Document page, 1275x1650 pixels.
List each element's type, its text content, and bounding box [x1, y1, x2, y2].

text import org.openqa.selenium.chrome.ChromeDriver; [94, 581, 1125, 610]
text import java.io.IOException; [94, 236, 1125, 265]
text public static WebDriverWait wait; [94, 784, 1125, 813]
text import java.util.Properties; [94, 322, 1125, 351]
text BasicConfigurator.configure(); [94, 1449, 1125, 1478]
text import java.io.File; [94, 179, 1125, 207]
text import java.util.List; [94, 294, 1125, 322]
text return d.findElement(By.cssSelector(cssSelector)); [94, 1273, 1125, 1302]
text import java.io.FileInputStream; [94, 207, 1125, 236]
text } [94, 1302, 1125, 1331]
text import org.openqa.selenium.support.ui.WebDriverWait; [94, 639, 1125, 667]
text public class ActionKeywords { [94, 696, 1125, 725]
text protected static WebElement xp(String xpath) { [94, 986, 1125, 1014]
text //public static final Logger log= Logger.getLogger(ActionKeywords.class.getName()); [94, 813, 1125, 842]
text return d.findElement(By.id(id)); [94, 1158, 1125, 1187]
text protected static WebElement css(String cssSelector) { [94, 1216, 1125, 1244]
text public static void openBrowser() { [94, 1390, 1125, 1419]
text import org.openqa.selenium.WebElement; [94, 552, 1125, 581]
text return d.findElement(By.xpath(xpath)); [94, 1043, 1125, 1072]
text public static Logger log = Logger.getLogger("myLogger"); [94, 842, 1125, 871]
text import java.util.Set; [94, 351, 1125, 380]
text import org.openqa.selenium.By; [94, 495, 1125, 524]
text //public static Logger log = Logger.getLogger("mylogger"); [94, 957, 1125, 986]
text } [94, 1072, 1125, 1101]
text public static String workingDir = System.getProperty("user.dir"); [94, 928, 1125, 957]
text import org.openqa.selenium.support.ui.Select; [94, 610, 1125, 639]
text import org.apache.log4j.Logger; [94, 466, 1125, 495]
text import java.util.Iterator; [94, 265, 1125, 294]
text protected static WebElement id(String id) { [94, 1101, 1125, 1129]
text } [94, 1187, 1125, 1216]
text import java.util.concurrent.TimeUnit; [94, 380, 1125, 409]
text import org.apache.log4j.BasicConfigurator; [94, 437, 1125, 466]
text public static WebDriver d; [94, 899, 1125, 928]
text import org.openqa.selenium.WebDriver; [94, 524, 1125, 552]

------------------------

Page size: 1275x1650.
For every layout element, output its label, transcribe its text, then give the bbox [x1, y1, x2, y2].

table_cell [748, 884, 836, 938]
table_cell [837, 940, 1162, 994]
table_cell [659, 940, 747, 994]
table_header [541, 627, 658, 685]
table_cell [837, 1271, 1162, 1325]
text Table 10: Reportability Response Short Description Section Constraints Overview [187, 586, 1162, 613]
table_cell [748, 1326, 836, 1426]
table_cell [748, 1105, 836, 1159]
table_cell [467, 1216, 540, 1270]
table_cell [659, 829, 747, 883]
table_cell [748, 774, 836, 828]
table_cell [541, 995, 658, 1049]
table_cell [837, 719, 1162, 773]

------------------------

**What to work on:**
Considering only the material above, set down every line from the one with "table_cell [748, 1105, 836, 1159]" to the one with "table_cell [837, 719, 1162, 773]", inclusive, exactly as written.

**Completed task:**
table_cell [748, 1105, 836, 1159]
table_cell [467, 1216, 540, 1270]
table_cell [659, 829, 747, 883]
table_cell [748, 774, 836, 828]
table_cell [541, 995, 658, 1049]
table_cell [837, 719, 1162, 773]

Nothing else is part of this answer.